I am torn on whether Tristan and Genie are alive. On one side, Salamander was disscussing how Sirocco followed Tocade and even referenced how Sirocco had crushed Tocan. However, I was then thrown off when Salamander said "Tocan and Geneva. Certainly I think about them. because I'm drawn to people who-" (239). This makes me think that they in fact did live bceause in the paragraph before Salamander was saying how he never thought about the doomed fliers. Then I wonder if maybe they were in on the whole set up?

Lala said...
This comment has been removed by the author.
Lala said...

In class somebody observed that there was a concept in mathematics where you add up many numbers, and you get closer to a number, but you never get there. The concept is the calculus concept of a limit, which I thought was a good analogy of what happens with victims and testimony. When he said that, it made me think of a concept in physics: Heisenberg's uncertainty principle. Basically it says that to observe a property of an object, you will inevitably affect and change another property of the same object (ex. to observe the position, you will have to disturb the momentum), such that all the properties of an object will never be known accurately at the same time. Heisenberg found this to be a fundamental aspect of the universe. Knowing this, the idea that one will never know the exact truth of an event fits in exactly with the logical framework of our universe. One can ask, how to fix it? How can one know everything at once? Well, in calculus, with the concept of the limit, they go about it like this: for example, if one wanted to take the limit of the summation of 1/x - that would be 1+(1/2)+(1/3)+... one sees that the answer will get ever closer to 2, but never 2. 2 is assumed to be the answer. So, in finding out the truth of an event, we simply need to do the same thing - take everything that we have, which will not add up to the exact truth; but then make that small leap across to the logical answer. No, we'll never know what really happened, but we can make that leap over and arrive at an answer to almost exact accuracy. And I think we reached this conclusion in class without the math, but here, I guess, I've put the math to back it up.

Anonymous said...

Callie grace, you keep doing it for me...Hospital made us see life in a new way. reguardless what you believed in, there was an idea or interest that helped you grow. I really am impressed with the the scenes where the people where all dieing together. this was a deep moment, because it helped each person grasp thier true meaning of life. Hospital helped every reader grow up a bit quicker with this story line. I am impressed how tis made me feel. I did not even like the book until this part.
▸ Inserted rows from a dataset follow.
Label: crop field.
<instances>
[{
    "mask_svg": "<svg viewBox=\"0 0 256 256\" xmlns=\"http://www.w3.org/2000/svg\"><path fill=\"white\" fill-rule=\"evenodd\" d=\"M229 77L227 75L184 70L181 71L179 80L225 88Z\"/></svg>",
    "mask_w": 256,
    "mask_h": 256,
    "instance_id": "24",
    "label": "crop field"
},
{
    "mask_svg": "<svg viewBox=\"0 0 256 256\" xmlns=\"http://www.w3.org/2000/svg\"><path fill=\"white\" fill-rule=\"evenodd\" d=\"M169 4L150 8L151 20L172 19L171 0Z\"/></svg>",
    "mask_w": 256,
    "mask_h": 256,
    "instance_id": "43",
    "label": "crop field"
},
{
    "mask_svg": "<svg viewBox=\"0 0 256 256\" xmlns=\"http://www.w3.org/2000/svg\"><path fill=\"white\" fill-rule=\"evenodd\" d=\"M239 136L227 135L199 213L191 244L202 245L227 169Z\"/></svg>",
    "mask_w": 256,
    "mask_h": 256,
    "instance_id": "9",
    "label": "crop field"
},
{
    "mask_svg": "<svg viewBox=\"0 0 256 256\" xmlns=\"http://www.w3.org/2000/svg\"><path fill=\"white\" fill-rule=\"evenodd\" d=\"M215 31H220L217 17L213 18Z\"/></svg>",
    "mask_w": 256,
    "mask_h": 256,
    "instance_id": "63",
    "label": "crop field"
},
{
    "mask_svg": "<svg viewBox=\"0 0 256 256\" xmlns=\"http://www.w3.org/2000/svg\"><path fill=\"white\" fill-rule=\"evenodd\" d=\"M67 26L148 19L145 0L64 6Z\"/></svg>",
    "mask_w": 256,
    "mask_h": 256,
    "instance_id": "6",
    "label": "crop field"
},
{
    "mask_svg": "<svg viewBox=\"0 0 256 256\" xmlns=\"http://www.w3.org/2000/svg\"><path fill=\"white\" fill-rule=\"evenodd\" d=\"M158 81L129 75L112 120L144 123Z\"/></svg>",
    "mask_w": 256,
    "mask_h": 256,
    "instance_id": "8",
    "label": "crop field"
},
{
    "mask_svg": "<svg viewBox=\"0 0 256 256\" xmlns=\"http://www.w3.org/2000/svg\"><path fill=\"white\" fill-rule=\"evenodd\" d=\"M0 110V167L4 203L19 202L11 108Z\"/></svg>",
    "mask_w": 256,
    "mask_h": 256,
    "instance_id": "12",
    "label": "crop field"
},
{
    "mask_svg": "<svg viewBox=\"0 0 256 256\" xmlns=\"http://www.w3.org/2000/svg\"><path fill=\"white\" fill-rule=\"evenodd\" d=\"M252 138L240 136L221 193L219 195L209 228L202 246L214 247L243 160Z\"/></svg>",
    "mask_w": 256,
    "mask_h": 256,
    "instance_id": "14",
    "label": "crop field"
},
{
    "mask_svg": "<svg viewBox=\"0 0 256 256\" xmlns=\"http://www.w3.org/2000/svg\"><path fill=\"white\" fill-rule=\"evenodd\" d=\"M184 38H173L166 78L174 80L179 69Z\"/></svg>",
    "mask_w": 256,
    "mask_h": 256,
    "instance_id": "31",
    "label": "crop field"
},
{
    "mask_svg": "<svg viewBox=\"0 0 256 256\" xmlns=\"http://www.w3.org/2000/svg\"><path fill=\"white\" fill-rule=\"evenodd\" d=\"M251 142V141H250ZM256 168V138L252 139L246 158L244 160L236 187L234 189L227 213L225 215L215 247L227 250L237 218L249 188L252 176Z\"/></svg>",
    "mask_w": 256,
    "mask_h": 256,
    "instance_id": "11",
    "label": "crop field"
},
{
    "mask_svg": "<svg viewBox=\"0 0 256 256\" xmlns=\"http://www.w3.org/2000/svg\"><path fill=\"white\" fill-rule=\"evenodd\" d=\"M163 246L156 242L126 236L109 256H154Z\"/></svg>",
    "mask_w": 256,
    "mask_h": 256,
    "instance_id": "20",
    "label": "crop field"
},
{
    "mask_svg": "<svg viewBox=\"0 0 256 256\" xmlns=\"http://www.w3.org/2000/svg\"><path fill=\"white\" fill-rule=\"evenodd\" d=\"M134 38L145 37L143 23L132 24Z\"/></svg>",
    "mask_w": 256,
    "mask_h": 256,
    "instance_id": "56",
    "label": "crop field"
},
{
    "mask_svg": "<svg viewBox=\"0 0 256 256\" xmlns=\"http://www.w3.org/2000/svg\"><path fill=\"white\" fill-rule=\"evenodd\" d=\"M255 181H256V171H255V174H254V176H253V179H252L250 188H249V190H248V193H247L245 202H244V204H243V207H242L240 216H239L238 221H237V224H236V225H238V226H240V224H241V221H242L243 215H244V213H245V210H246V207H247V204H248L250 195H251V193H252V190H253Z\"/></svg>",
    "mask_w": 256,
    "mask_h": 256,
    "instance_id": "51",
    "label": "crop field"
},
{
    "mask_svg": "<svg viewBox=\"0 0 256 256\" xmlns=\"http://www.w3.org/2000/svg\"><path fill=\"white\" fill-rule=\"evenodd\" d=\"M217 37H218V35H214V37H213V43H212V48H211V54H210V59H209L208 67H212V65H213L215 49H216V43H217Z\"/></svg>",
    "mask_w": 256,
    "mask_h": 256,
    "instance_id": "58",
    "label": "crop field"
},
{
I believe that testimony tells the truth of your soul. keep talking until you can pour it all out. terror has a meaning and a message behind the madness, and that is thier testimony. the testimony of the dead and the survivors speaks of strength and independence, but the act of the crime is the message that the terrorist are trying to get across. the problem is that no one is heard, therefore it is pointless, yet there are so many in the world who continues this pointless system.

Monica said...

I'm reading these posts late, now that I've read the book. But I wonder...are we not all, always already, capitalizing on absence? Do we not on a daily basis "usurp the voices of the dead"--even if the dead voice usurped belongs to us from long ago, when we were "alive"? Is this ever effective or reasonably justifiable? Is there a way in which this act does not "foreclose the meaning of the event"?